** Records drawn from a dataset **
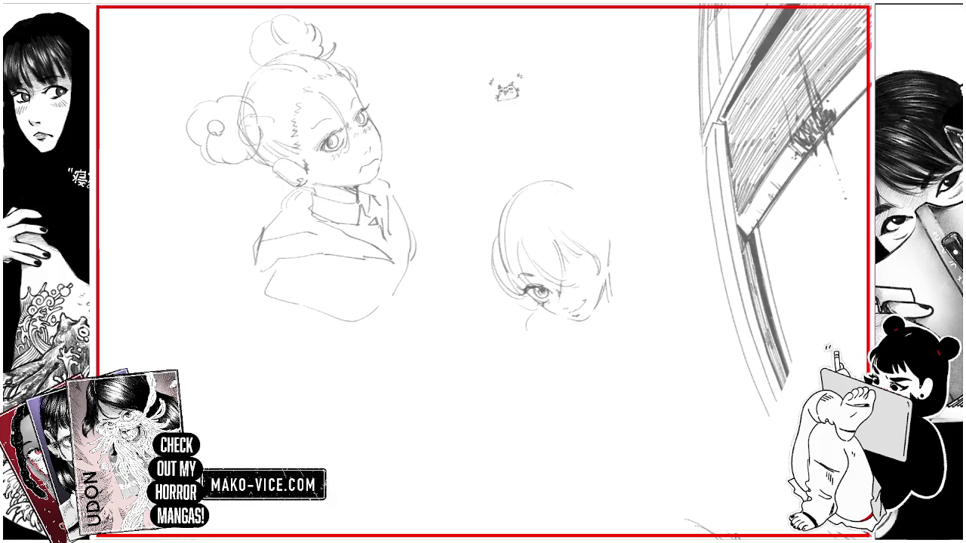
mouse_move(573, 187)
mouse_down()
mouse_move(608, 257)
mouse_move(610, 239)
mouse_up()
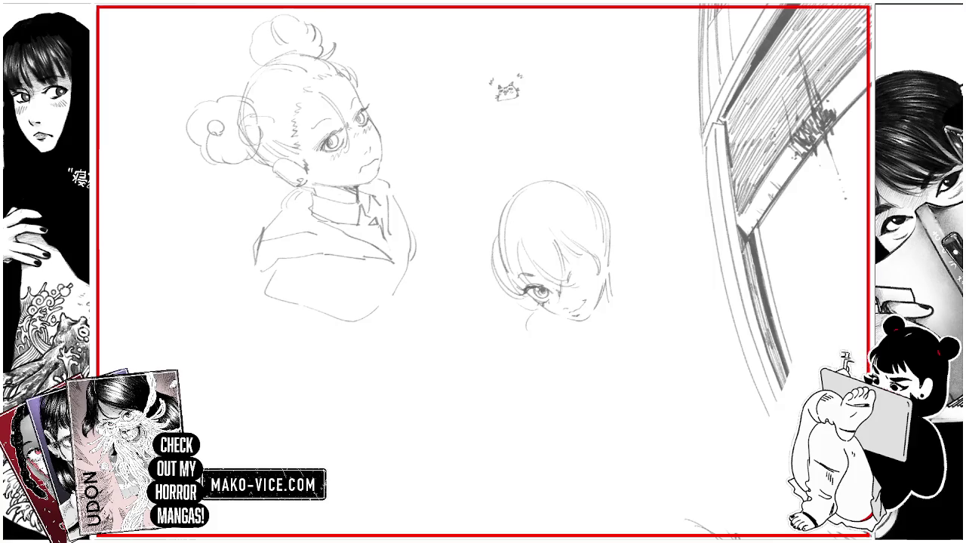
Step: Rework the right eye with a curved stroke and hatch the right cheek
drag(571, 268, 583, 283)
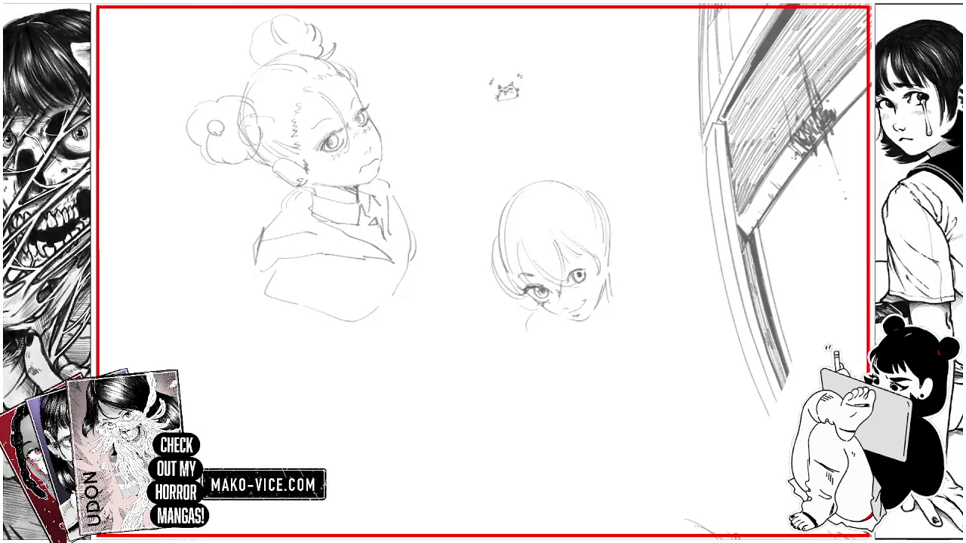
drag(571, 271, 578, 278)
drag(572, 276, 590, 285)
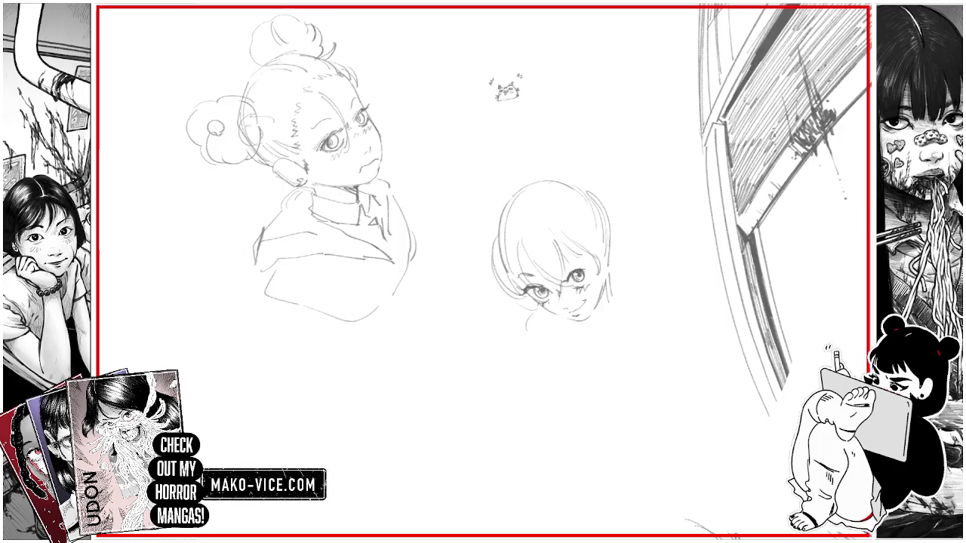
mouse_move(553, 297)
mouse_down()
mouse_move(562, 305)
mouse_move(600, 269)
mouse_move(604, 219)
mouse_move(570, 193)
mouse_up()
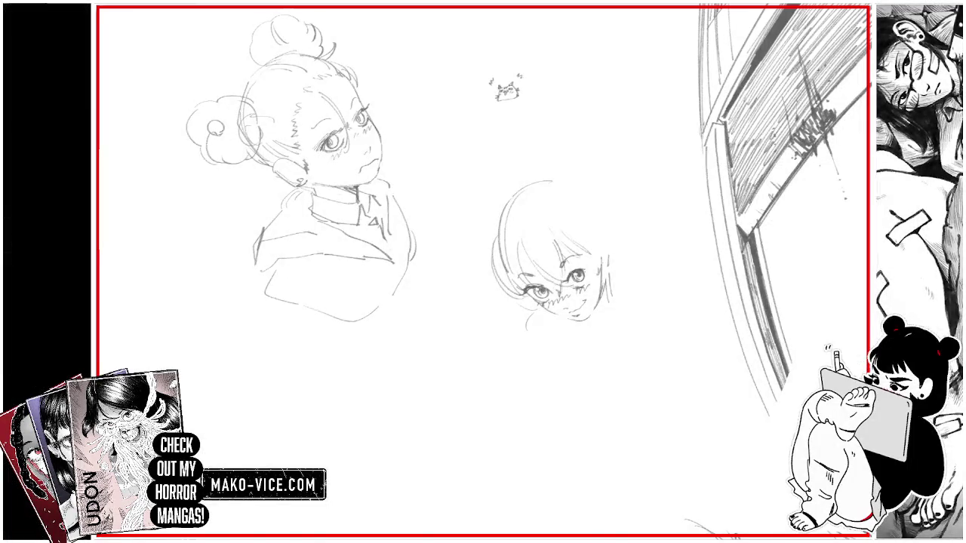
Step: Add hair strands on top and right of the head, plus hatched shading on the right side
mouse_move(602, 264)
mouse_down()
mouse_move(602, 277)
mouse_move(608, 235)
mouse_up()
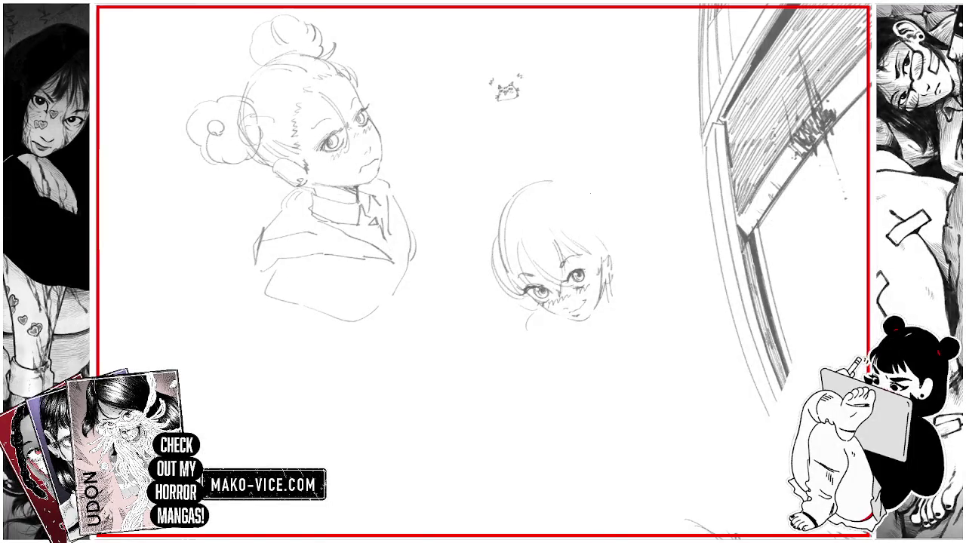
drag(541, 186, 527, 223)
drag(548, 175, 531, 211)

** HOW TO COMPLETE THIS TASK **
Each entry above must be restated word for word; the pictures stay out of the copy.

** ANSWER TO THIS EXERCISE **
mouse_move(573, 187)
mouse_down()
mouse_move(608, 257)
mouse_move(610, 239)
mouse_up()
Step: Rework the right eye with a curved stroke and hatch the right cheek
drag(571, 268, 583, 283)
drag(571, 271, 578, 278)
drag(572, 276, 590, 285)
mouse_move(553, 297)
mouse_down()
mouse_move(562, 305)
mouse_move(600, 269)
mouse_move(604, 219)
mouse_move(570, 193)
mouse_up()
Step: Add hair strands on top and right of the head, plus hatched shading on the right side
mouse_move(602, 264)
mouse_down()
mouse_move(602, 277)
mouse_move(608, 235)
mouse_up()
drag(541, 186, 527, 223)
drag(548, 175, 531, 211)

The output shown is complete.